Cori Redstone artwork
In 1991, ART ACCESS established the Art Access Gallery, which showcases the works of its network of artists in two gallery salons.   At the time of our visit, artist Cori Redstone was hanging her paintings for her "Women of Their Time." exhibit.  Her  works feature women who have developed a confidence in their lives and at times challenged the norms within their social arenas. The effect of the pieces is thought provoking.  The execution of the work masterfully balanced to their intent.   It was a pleasure to meet all of you and best wishes to you on the success of Art Access and the upcoming openings.

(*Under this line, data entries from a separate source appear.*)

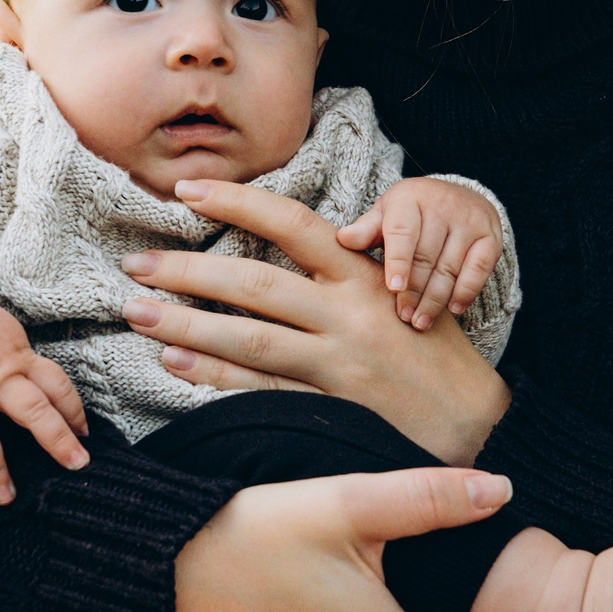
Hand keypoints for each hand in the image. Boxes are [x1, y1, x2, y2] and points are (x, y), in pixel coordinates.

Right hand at [0, 277, 88, 503]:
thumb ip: (20, 363)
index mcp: (17, 356)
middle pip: (35, 411)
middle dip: (59, 441)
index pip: (57, 385)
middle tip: (78, 465)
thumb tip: (44, 395)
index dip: (74, 411)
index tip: (85, 434)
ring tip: (7, 498)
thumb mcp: (3, 333)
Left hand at [121, 179, 511, 464]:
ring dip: (187, 323)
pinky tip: (176, 363)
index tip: (184, 190)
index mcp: (364, 273)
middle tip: (134, 264)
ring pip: (249, 338)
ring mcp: (340, 363)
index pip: (289, 223)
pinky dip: (215, 375)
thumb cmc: (432, 350)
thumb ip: (347, 266)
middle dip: (187, 271)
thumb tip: (284, 239)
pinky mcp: (333, 409)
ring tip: (136, 312)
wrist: (478, 421)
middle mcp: (349, 313)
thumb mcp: (401, 290)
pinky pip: (262, 390)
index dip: (234, 200)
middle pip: (254, 284)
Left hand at [337, 178, 503, 329]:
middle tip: (403, 317)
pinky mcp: (491, 237)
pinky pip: (479, 270)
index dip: (398, 261)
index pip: (403, 232)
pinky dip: (465, 292)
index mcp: (410, 198)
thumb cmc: (410, 214)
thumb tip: (342, 240)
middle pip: (426, 256)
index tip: (394, 289)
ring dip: (435, 299)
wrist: (458, 196)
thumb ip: (366, 230)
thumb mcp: (386, 215)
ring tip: (421, 323)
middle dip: (414, 291)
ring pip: (451, 267)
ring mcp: (470, 220)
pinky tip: (452, 310)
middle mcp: (442, 205)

Across the hall from ART ACCESS is the Utah Arts Festival Organization. UAF has been in operation for 35 years and hosts the largest outdoor multi disciplinary arts venue in the state of Utah.   The four day June event brings over 80,000 people to Utah and is ranked in the top 100 festivals in the nation. The festival collaborates with over 100 performing artists of theater, symphony, and jazz and 140 visual artists of various mediums.
Travis Tanner & Kerry

Down the hall from UAF we met artist and framer Travis Tanner.  A. Paul was immediately impressed with the skill and artistry of Tanners handmade canvases and extensive collection of frames.  Tanner has been creating custom canvas and frame work for artists, collectors, galleries and museums for nearly 20 years, almost 10 of these in his own shop, Tanner Frames, which he opened in 2003. Tanner Frames is part frame shop and part gallery where he exhibits few of his own assemblage pieces alongside those works of artists he knows or admires personally.

lobby artwork historic rendering
After our visit to ArtSpace, we traveled across to Rio Gallery housed in the historic Rio Grande Train Station.  When we stepped into the space it was as if we stepped back in time.  The old cafe was empty as if it were waiting for the next train of passengers to arrive.  In the midst of the interior space were free standing contemporary display walls where a new exhibit was being hung for this coming Friday's opening. The Rio Gallery was established to provide a free venue to exhibit emerging and established Utahn artists. 

Our last stop of the day took us to the  Salt Lake Art Center where we met artist/volunteer Maggie Willis.   Maggie provided us some background information on the non for profit Art Center and introduced us to the current exhibit "Sundance Film Festival: New Frontier.".  The Art Center is a main venue for the contemporary arts in Utah and hosts not only exhibits but educational talks, youth programs, workshops, and internships. 

Maggie Willis & Kerry
The structure of the Art Center is a perfect backdrop to its contemporary exhibits.  As A. Paul & I explored the Sundance exhibit, we could not overlook the architectural lines of the steel stairs and vast dark space that encompassed the visual, graphic displays of art.  Each exhibit space was perfectly lit and most had a hands on or interactive component which enhanced the overall experience of the exhibit.

As we exited the Art Center, the skies had increasingly darkened as an approaching storm was making its way across the state.  Throughout our drive back to Sandy,  we took notice of the many sites of construction work taking place throughout the city.  We take this as a positive sign that the economy is showing signs of improvement in Salt Lake City and are pleasantly surprised and pleased to see such a committed emphasis on the arts in Utah.  

Tomorrow we depart to make our way to Telluride, CO for the next few days.